Life can get pretty hectic sometimes and it’s all too easy to skip the gym or reach for the nearest (and unhealthiest) snack option to keep you going. We get it, we’ve been there.
But it’s also 2016. So there are a million and one #lifehacks out there to help you cut corners and lead a more balanced, and hopefully healthier, life.
We’ve listed 6 little things you can do RIGHT NOW which will make a huge difference to your overall health and wellbeing:
1. AN INCH NOT A MILE
If a busy work life means you don’t have time to spend hours at the gym, swap out sweating on the treadmill or that hour-long Pump class for HIIT (high-intensity interval training). 20 or 30 minutes is all you need for this workout to get maximum results. The best part? It can be done in the privacy of your own home thanks to the countless YouTube videos uploaded by personal trainers. We like this HIIT workout by Joe Wicks aka The Body Coach. And hey, it doesn’t hurt that he’s not hard on the eye either!
2. SWAP COFFEE FOR TEA
If you can’t start your day without a trim flat white, try switching out your morning coffee for a detox tea – even just a few times a week can make a difference. Coffee is a diuretic and the lost hydration can cause skin inflammation and premature aging. On the other hand, a detox tea is high in antioxidants plus it will boost your daily H2O intake, keeping you looking and feeling fresh.
3. GET YOUR 7 HOURS
Recent studies have linked lack of sleep with a weakened immune system and weight gain so making sure you get at least seven hours of shut-eye per night is imperative. The biggest culprit in disrupting your bedtime ritual? Late nights and lack of sleep is increasingly linked to device usage and screen time. Not only is your phone or telly distracting you well into the wee hours (hello Mad Men marathon), but laptops and cell phones emit a particular type of light that activates the brain, meaning it’s harder for your body and mind to know when to switch off. Sacrificing that extra episode of your newest Netflix obsession might be just the trick! Instead, try reading a book or listen to a meditation podcast to wind down.
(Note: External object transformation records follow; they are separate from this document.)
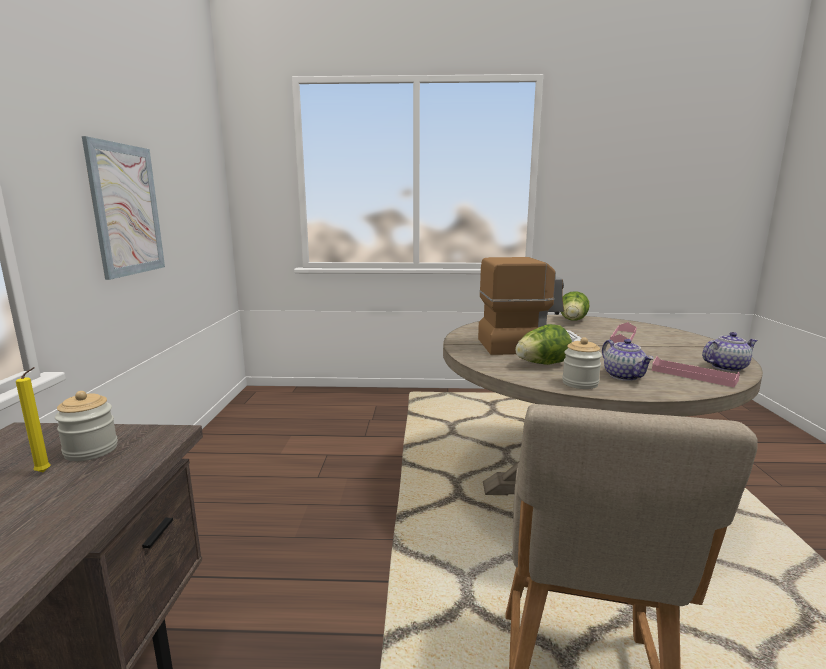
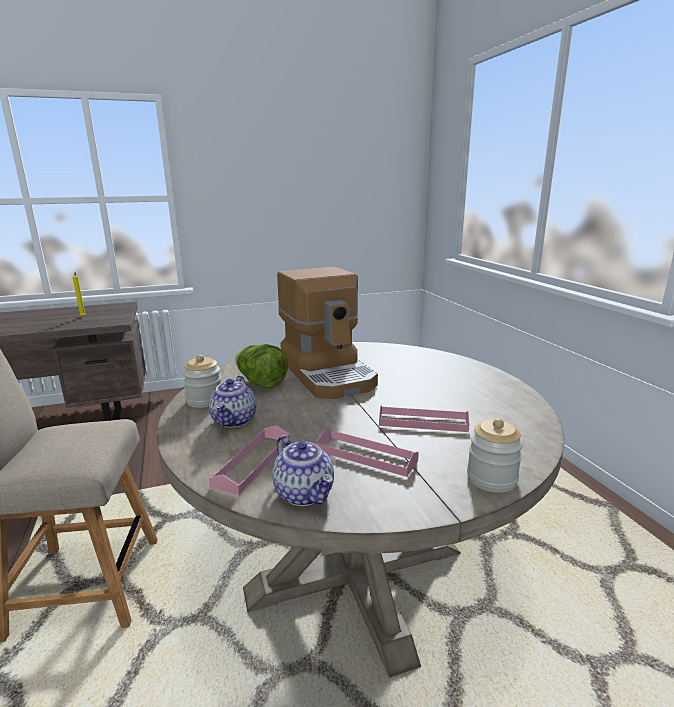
camera: 70 degrees right, 5 degrees up
(91, 450) = (102, 317): jar -> jar (491, 478)
(126, 210) = (273, 201): picture -> none
(573, 321) = (488, 389): lettuce -> none
(624, 376) = (234, 420): teapot -> teapot turned 45 degrees counterclockwise
(672, 352) = (366, 455): none -> pink tray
4. CHOOSE SMART SNACKS WHEN YOUR SWEET TOOTH KICKS IN
When that 3pm sugar craving hits (as it so inevitably does), it’s ALWAYS better to be prepared with some healthy snacks up your sleeve. Keep a well-stocked bowl of fruit by your desk and you’ll be less inclined to pay a visit to the office vending machine for a high-calorie chocolate bar or bag of potato chips. If you want something that feels like the real deal but is totally guilt-free, then a yummy health cookie is a good alternative. Justine’s Complete Protein Cookies come in a variety of flavours (shout out to the caramel white chocolate, our fave) and they have no added sugar, are trans fat free, ultra low in carbs, high in protein and gluten-free and wheat-free (perfect for those with food intolerances). Try it heated with a dollop of natural yoghurt and some berries – it’ll feel decadent but as they’re nutritious, you know you’re not doing any damage. Hallelujah.
5. OPT FOR A LOW CALORIE WINE
A glass of wine can be the perfect way to decompress at the end of a long day. But one glass can contain up to 280 calories, so swap your regular rosé for a low calorie choice that’s guilt-free. First Pick by Kim Crawford boasts a tiny 87 calories per 150ml and luckily for us, doesn’t sacrifice on flavour. We’d call that a win win.
6. ENSURE YOU INCLUDE 5+ A DAY
Getting more fruit and vegetables into your diet is a healthy no-brainer… but it’s easier said than done. Sneak them into your day-to-day wherever you can: Try adding frozen berries to your morning smoothie, snacking on dried fruit during the day, and cut out prep time by eating vegetables raw with dinner.